The Post also emphasizes that the White House "backed off" from the president's promise to open his various military records. During Sunday's interview, NBC's Tim Russert had asked, "Would you authorize the release of everything to settle this?" Bush replied, "Yes, absolutely." Yesterday, spokesman Scott McClellan, shall we say, clarified, "No, I think the question was payroll records, payroll records that would show you served." USAT points out that portions of some of the president's recently released documents—that contain responses to questions about arrests or convictions—have been blacked out
USAT teases on Page One an interview with a former Texas Guard official who says that back in the late 1990s he overheard superiors talking about how to avoid disclosing any potentially damaging info from then-Gov. Bush's guard files. The man says he heard one official say, "We certainly don't want anything that is embarrassing in there." Citing their source, USAT adds in a suggestive but murky sentence, "Bush's files were [then] carried between the base archives and the headquarters' building." The same former official has told the Associated Press he saw some of Bush's files in the trash. USAT notes up high that the White House called the charges "outrageously false."

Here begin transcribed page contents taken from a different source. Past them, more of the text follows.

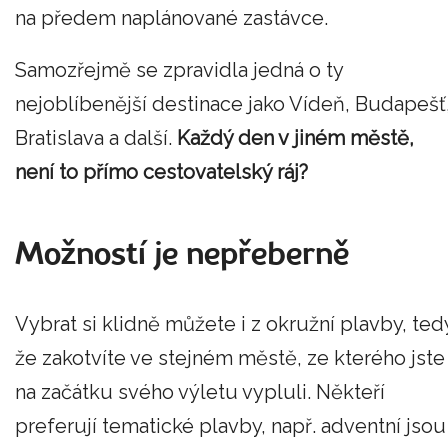
na předem naplánované zastávce.
Samozřejmě se zpravidla jedná o ty
nejoblíbenější destinace jako Vídeň, Budapešť
Bratislava a další.
Každý den v jiném městě,
není to přímo cestovatelský ráj?
Možností je nepřeberně
Vybrat si klidně můžete i z okružní plavby, ted
že zakotvíte ve stejném městě, ze kterého jste
na začátku svého výletu vypluli. Někteří
preferují tematické plavby, např. adventní jsou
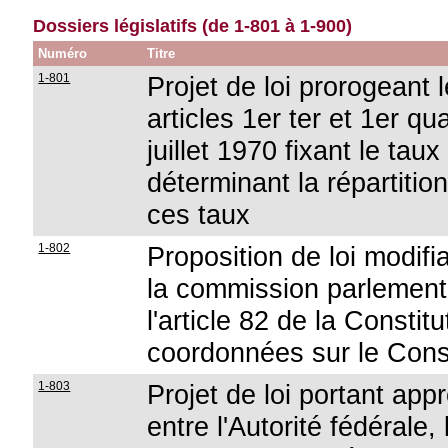
Dossiers législatifs (de 1-801 à 1-900)
Numéro
Titre
1-801
Projet de loi prorogeant 
articles 1er ter et 1er qu
juillet 1970 fixant le tau
déterminant la répartitio
ces taux
1-802
Proposition de loi modifia
la commission parlement
l'article 82 de la Constitu
coordonnées sur le Conse
1-803
Projet de loi portant app
entre l'Autorité fédérale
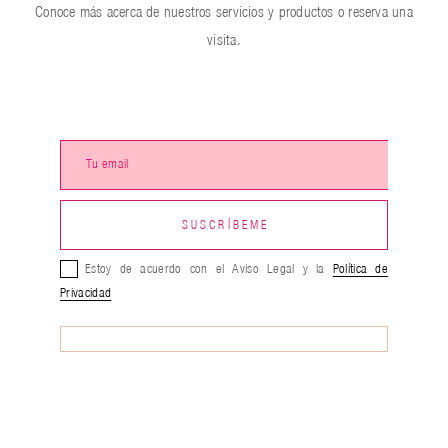
Conoce más acerca de nuestros servicios y productos o reserva una
visita.
Estoy de acuerdo con el Aviso Legal y la
Política de
Privacidad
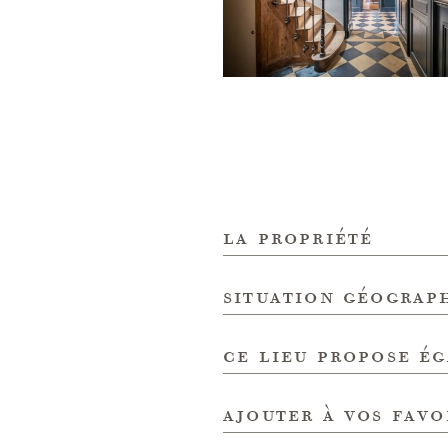
la propriété
situation géograp
ce lieu propose é
ajouter à vos favo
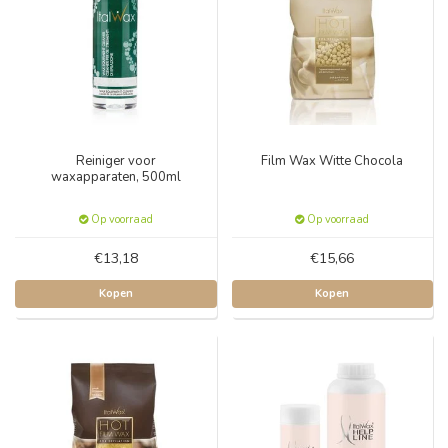
Reiniger voor
Film Wax Witte Chocola
waxapparaten, 500ml
Op voorraad
Op voorraad
€13,18
€15,66
Kopen
Kopen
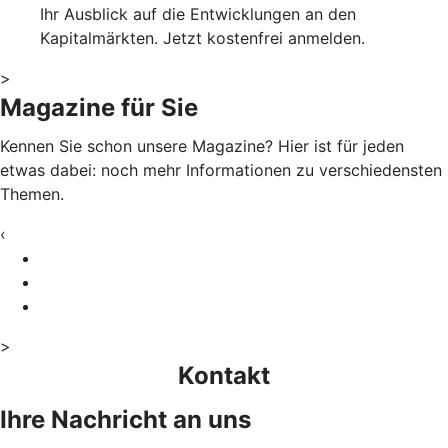
Ihr Ausblick auf die Entwicklungen an den
Kapitalmärkten. Jetzt kostenfrei anmelden.
>
Magazine für Sie
Kennen Sie schon unsere Magazine? Hier ist für jeden
etwas dabei: noch mehr Informationen zu verschiedensten
Themen.
‹
>
Kontakt
Ihre Nachricht an uns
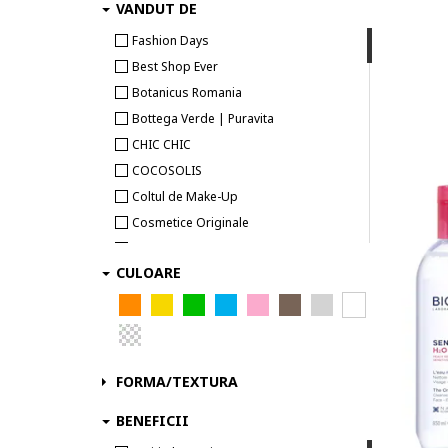
VANDUT DE
ALPB
Alpha-H
Fashion Days
Alpina
Best Shop Ever
Altruist
Botanicus Romania
Antipodes
Bottega Verde | Puravita
ANUA
CHIC CHIC
Apidava Cosmetic Line
COCOSOLIS
Apis
Coltul de Make-Up
Apis Natural Cosmetics
Cosmetice Originale
Apivita
Cupio
APLB
CULOARE
HIRIS
Apotcare
Kavalente
APRILSKIN
La Rose
Argital
Makeup Shop
ASLAVital
MOMIROV E COMMERCE
FORMA/TEXTURA
Atopalm
Qudo Korean Beauty Care
BENEFICII
AVEA
RebelBeauty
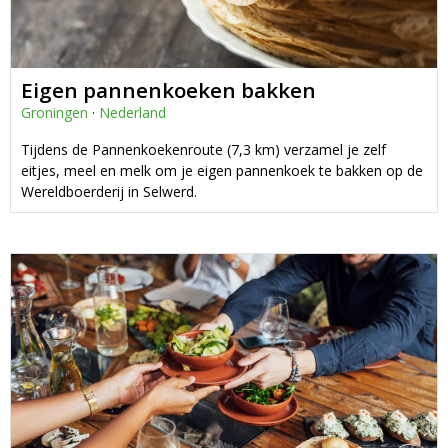
Eigen pannenkoeken bakken
Groningen
·
Nederland
Tijdens de Pannenkoekenroute (7,3 km) verzamel je zelf
eitjes, meel en melk om je eigen pannenkoek te bakken op de
Wereldboerderij in Selwerd.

The other papers either downplay this latest Guard wrinkle or don't mention it. That's probably because the whistleblower has an ax to grind: He fought with the Texas Guard over a previous issue and claims that in retaliation then-Gov. Bush and his aides denied him medical coverage. USAT's reporters may be lending the guy's story weight as a result of having used him before an unrelated story that panned out.
The NYT notes below the fold that the Justice Dept. has subpoenaed some hospitals' records of patients' abortions. The DOJ says it needs the information to respond to a suit doctors have filed against the new law that bans so-called partial birth abortions. The records are from some doctors involved in the suit. Justice lawyers said they don't want to know the patients' names, and are only curious whether each abortion was medically necessary or "if it was just the doctor's preference to perform the procedure."

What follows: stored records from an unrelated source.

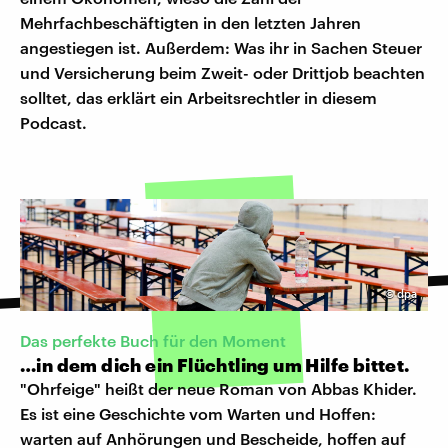
Mehrfachbeschäftigten in den letzten Jahren
angestiegen ist. Außerdem: Was ihr in Sachen Steuer
und Versicherung beim Zweit- oder Drittjob beachten
solltet, das erklärt ein Arbeitsrechtler in diesem
Podcast.
©
dpa
Das perfekte Buch für den Moment
…in dem dich ein Flüchtling um Hilfe bittet.
"Ohrfeige" heißt der neue Roman von Abbas Khider.
Es ist eine Geschichte vom Warten und Hoffen:
warten auf Anhörungen und Bescheide, hoffen auf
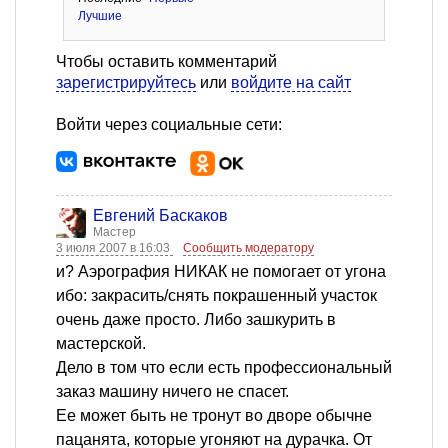
Лучшие
Чтобы оставить комментарий
зарегистрируйтесь
или
войдите на сайт
Войти через социальные сети:
Евгений Баскаков
Мастер
3 июля 2007 в 16:03
Сообщить модератору
и? Аэрография НИКАК не помогает от угона
ибо: закрасить/снять покрашенный участок
очень даже просто. Либо зашкурить в
мастерской.
Дело в том что если есть профессиональный
заказ машину ничего не спасет.
Ее может быть не тронут во дворе обычне
пацанята, которые угоняют на дурачка. От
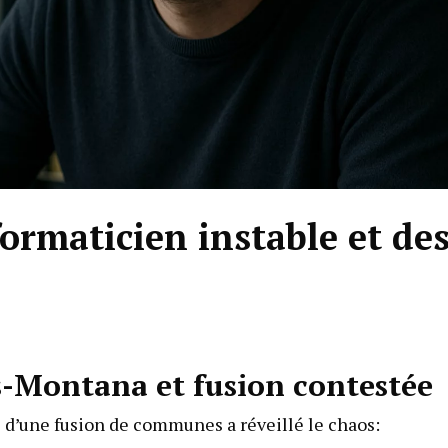
rmaticien instable et de
s-Montana et fusion contestée
e d’une fusion de communes a réveillé le chaos:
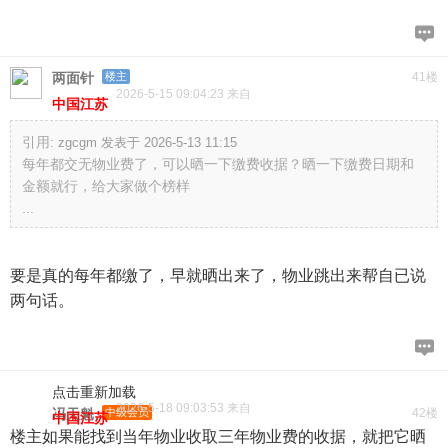
两面针
楼主
41楼
2026-5-15 09:04:23 来自
中国江苏
引用:
zgcgm 发表于 2026-5-13 11:15
每年都交无物业费了，可以晒一下缴费收据？晒一下缴费日期和
金额就行，给大家做个榜样
...
要是真的每年都缴了，早就晒出来了，物业跳出来帮自已说
两句话。
点击重新加载
2026-5-18 09:03:53 来自
冯天魁
中级会员
42楼
中国江苏
楼主如果能找到当年物业收取三年物业费的收据，就把它晒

Everybody mentions that 15 Palestinians were killed and about 50 injured in heavy fighting during an Israeli army raid in Gaza City. Most of those killed were gunmen, while many of the wounded were civilians. Another three Palestinians were killed in fighting elsewhere in Gaza.
The Journal notes a potential emerging market for Hallmark: Iran. Valentines Day is big among the young folk there. "The clerics want us to only celebrate religious holidays, but we are Iranian, we are tired of mourning for imams and martyrs, and sick of all this sadness imposed on us," said one 18-year-old.
[P.S. The Post's Web site was sick last night, so TP couldn't read stories inside the paper.]